Requirement: Output all of the records word for word and drop the images.
- - - -
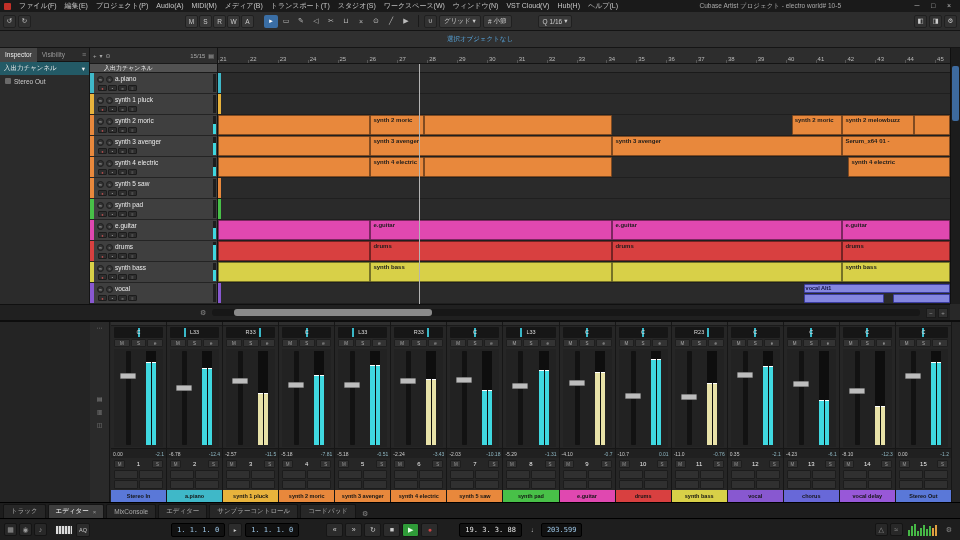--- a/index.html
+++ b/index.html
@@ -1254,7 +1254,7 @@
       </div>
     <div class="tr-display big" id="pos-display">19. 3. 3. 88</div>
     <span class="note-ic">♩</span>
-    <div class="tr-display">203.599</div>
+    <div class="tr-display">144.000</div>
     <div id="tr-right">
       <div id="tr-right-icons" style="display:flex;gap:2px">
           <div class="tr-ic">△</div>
- - - -
Solution to this exercise:
--- a/index.html
+++ b/index.html
@@ -1254,7 +1254,7 @@
       </div>
     <div class="tr-display big" id="pos-display">19. 3. 3. 88</div>
     <span class="note-ic">♩</span>
-    <div class="tr-display">203.599</div>
+    <div class="tr-display">144.000</div>
     <div id="tr-right">
       <div id="tr-right-icons" style="display:flex;gap:2px">
           <div class="tr-ic">△</div>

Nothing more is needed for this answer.